DA FARE
Stampa tutto il brano su Don Rodrigo e la politica in Manzoni, identico all'originale.

BRANO FORNITO
******
Don Rodrigo sarà tradito proprio dal Griso, il suo fedele servitore. Ma la politica come l’immagina il Manzoni, calando il suo romanzo nel periodo della peste nel seicento, sembra già contaminata da certe idiosincrasie della sua epoca, l’800. Solo nella Storia della colonna infame lo spirito documentario prende il sopravvento sul tema letterario (deludendo i lettori dell’illustre milanese che si aspettavano un affresco sul genere del Romanzo, ma di certo non una telenovela di quelle che oggi ci vengono propinate non solo sotto forma di fiction televisiva). Manzoni utilizza probabilmente le categorie antropologiche riferite alla prima metà del secolo del romanticismo, nonostante lo scrupolo storico e filologico con il quale si è calato nell’epoca del barocco, il ‘600. Ma l’uomo politico della fine del ventesimo e inizio del ventunesimo secolo ha acquisito una sfrontatezza, una pervicacia, una astuzia che farebbero impallidire il povero Don Rodrigo, al confronto un provincialotto presuntuoso e arrogante, un dilettante del malaffare. La provvidenza lo condanna a morte certa, con un ritratto romantico da personaggio pittoresco (soprattutto nella prima stesura del Fermo e Lucia) che nel momento del trapasso potrebbe riscattarsi da una vita indegna, nel cliché del ravvedimento nell’ora estrema e con accorto tempismo. In fondo piace un po’ a tutti l’dea che per quanto gravi e profondi siano i nostri peccati basti quell’estrema contrizione per lasciare il demonio a bocca asciutta.
******
RIGHE FORNITE
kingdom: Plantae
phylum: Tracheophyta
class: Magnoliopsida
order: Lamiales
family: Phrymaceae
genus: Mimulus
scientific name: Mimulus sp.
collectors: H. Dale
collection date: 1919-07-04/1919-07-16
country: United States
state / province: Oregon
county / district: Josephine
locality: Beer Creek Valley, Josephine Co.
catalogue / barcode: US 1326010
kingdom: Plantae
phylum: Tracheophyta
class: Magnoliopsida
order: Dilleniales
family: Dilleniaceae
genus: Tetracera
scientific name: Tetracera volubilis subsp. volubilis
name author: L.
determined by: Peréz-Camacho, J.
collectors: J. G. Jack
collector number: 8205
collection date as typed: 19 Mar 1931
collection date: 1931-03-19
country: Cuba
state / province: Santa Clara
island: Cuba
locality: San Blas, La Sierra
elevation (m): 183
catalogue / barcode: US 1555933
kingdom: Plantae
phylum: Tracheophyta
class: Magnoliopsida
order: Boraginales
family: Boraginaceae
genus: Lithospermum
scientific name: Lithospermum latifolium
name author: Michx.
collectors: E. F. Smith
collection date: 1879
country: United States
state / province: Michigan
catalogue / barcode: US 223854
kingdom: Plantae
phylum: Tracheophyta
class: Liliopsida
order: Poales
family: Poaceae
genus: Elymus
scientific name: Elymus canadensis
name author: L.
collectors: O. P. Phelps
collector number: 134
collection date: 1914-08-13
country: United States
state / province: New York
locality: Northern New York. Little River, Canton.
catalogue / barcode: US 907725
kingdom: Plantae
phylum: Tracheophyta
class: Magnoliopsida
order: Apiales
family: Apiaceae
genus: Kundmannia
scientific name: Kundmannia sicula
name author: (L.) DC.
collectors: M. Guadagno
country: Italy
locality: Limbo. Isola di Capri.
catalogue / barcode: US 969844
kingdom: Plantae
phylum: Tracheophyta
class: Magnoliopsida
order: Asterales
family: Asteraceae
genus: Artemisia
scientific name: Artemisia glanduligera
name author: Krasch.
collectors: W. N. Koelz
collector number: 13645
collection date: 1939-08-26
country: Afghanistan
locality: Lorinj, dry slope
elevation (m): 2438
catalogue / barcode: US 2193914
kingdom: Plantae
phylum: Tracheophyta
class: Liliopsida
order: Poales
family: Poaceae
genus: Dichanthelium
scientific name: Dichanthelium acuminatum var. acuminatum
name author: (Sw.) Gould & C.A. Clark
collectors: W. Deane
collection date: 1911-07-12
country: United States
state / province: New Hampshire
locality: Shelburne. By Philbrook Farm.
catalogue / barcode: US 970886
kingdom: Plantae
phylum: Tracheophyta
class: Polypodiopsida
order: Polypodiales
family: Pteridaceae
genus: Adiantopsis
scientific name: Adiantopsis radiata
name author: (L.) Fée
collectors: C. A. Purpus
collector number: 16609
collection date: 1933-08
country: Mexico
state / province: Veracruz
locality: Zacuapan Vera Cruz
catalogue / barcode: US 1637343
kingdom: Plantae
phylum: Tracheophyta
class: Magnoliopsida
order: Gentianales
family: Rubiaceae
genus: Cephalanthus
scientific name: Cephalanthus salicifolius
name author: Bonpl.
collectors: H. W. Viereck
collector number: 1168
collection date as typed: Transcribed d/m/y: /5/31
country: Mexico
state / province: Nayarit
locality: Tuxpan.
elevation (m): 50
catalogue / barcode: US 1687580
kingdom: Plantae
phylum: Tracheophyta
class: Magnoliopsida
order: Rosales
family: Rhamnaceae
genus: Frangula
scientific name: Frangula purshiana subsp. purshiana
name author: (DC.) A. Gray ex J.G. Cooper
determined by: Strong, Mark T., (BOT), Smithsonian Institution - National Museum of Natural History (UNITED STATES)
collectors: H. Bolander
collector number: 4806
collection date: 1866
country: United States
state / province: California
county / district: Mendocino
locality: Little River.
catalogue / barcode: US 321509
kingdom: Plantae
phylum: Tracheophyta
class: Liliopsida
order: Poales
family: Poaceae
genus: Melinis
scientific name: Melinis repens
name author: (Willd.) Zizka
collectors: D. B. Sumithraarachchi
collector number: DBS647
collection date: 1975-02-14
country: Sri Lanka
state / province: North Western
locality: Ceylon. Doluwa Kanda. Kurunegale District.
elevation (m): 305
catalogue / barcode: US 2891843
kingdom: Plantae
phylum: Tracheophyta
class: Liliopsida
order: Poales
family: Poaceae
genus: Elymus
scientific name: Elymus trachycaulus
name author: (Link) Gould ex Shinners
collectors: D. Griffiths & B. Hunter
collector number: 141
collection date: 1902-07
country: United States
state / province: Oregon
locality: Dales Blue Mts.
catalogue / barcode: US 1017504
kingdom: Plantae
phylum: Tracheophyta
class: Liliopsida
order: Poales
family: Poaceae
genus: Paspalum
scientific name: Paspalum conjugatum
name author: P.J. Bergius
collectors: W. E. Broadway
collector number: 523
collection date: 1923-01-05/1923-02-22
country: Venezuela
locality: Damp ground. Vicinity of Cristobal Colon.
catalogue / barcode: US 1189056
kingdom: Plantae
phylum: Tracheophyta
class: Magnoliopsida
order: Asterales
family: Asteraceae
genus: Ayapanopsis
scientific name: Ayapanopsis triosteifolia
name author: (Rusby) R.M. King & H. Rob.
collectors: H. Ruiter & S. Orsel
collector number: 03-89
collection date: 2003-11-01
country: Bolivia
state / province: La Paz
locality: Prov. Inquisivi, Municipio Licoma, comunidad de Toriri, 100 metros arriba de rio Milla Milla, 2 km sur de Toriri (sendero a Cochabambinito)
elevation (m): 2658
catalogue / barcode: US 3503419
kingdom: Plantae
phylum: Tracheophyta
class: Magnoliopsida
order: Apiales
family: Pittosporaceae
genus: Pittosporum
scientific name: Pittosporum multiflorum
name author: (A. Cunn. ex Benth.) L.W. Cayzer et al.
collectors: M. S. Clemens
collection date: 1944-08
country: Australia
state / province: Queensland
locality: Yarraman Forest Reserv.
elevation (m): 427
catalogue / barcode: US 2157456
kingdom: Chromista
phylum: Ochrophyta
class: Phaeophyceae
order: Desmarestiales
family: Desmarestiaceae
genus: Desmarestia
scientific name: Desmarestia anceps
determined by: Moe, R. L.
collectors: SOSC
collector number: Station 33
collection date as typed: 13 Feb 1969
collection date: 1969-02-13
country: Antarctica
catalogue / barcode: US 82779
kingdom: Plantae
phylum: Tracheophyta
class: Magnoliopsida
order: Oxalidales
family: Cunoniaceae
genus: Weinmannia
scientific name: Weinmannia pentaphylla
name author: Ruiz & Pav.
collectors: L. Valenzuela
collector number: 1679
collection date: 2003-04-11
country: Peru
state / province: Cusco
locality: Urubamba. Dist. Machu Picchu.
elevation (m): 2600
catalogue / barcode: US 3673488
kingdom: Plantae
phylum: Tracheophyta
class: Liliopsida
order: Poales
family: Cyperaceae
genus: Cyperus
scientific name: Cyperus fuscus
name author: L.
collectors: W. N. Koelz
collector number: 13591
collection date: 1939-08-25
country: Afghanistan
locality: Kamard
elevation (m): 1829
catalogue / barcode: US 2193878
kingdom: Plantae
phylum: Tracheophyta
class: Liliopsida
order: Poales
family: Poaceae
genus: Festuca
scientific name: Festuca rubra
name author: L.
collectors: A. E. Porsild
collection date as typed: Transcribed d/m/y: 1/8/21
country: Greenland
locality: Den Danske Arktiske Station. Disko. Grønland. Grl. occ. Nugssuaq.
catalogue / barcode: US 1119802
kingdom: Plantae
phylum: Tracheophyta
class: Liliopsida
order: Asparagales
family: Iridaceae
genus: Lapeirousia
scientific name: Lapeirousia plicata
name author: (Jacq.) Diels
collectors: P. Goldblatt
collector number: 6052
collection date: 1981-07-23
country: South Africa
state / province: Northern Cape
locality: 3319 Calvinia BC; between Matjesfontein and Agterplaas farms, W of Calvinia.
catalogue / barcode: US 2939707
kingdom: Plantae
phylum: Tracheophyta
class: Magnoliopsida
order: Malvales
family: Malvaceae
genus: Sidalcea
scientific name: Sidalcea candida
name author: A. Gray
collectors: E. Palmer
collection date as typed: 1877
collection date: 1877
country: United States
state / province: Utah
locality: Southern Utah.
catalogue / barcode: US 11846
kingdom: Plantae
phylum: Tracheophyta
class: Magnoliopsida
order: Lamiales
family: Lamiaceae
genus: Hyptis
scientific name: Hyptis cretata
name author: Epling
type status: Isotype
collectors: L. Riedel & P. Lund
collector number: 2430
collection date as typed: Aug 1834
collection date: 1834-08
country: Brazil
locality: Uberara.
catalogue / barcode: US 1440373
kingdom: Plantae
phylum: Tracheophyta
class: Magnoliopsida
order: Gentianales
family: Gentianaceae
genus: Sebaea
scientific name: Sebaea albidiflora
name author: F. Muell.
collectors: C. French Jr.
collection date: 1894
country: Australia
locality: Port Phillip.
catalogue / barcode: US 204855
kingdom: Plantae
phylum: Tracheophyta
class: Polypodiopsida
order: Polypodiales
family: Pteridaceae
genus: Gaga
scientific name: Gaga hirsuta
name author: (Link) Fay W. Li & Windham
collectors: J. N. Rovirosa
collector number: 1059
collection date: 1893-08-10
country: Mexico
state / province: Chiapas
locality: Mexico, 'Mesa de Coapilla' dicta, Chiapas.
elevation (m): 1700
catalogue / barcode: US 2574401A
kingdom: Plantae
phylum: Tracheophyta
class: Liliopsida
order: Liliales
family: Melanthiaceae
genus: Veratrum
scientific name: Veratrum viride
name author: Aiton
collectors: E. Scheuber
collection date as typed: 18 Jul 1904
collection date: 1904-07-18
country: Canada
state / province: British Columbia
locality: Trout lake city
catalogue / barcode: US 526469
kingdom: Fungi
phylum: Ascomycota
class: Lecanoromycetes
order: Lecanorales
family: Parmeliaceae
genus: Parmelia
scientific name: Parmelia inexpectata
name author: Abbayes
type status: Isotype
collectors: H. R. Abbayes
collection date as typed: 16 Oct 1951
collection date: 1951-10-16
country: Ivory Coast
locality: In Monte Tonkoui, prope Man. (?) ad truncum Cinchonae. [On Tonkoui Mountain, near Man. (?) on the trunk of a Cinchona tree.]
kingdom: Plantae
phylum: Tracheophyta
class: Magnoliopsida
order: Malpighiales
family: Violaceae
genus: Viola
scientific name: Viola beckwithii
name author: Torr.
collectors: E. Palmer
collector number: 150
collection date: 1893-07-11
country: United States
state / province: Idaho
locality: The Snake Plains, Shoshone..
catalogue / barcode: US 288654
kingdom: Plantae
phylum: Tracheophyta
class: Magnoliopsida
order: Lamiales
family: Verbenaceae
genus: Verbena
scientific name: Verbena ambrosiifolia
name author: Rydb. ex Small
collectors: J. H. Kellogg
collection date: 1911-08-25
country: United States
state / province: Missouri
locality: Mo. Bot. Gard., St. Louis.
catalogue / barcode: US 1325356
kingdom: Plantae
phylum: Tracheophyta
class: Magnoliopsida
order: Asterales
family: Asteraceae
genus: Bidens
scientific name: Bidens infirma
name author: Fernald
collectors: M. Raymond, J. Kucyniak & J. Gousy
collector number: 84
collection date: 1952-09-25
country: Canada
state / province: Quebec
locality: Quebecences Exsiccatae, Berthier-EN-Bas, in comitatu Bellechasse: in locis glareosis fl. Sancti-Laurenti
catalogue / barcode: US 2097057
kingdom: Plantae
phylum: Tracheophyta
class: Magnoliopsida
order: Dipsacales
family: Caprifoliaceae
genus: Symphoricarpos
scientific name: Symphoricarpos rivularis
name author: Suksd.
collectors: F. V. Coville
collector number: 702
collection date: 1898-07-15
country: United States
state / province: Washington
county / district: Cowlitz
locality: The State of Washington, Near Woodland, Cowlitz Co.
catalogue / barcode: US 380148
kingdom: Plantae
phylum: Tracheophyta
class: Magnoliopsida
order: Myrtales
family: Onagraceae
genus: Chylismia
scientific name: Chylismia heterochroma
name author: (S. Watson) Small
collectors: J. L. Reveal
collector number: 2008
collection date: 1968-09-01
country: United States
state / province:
******
SOLUZIONE
Don Rodrigo sarà tradito proprio dal Griso, il suo fedele servitore. Ma la politica come l’immagina il Manzoni, calando il suo romanzo nel periodo della peste nel seicento, sembra già contaminata da certe idiosincrasie della sua epoca, l’800. Solo nella Storia della colonna infame lo spirito documentario prende il sopravvento sul tema letterario (deludendo i lettori dell’illustre milanese che si aspettavano un affresco sul genere del Romanzo, ma di certo non una telenovela di quelle che oggi ci vengono propinate non solo sotto forma di fiction televisiva). Manzoni utilizza probabilmente le categorie antropologiche riferite alla prima metà del secolo del romanticismo, nonostante lo scrupolo storico e filologico con il quale si è calato nell’epoca del barocco, il ‘600. Ma l’uomo politico della fine del ventesimo e inizio del ventunesimo secolo ha acquisito una sfrontatezza, una pervicacia, una astuzia che farebbero impallidire il povero Don Rodrigo, al confronto un provincialotto presuntuoso e arrogante, un dilettante del malaffare. La provvidenza lo condanna a morte certa, con un ritratto romantico da personaggio pittoresco (soprattutto nella prima stesura del Fermo e Lucia) che nel momento del trapasso potrebbe riscattarsi da una vita indegna, nel cliché del ravvedimento nell’ora estrema e con accorto tempismo. In fondo piace un po’ a tutti l’dea che per quanto gravi e profondi siano i nostri peccati basti quell’estrema contrizione per lasciare il demonio a bocca asciutta.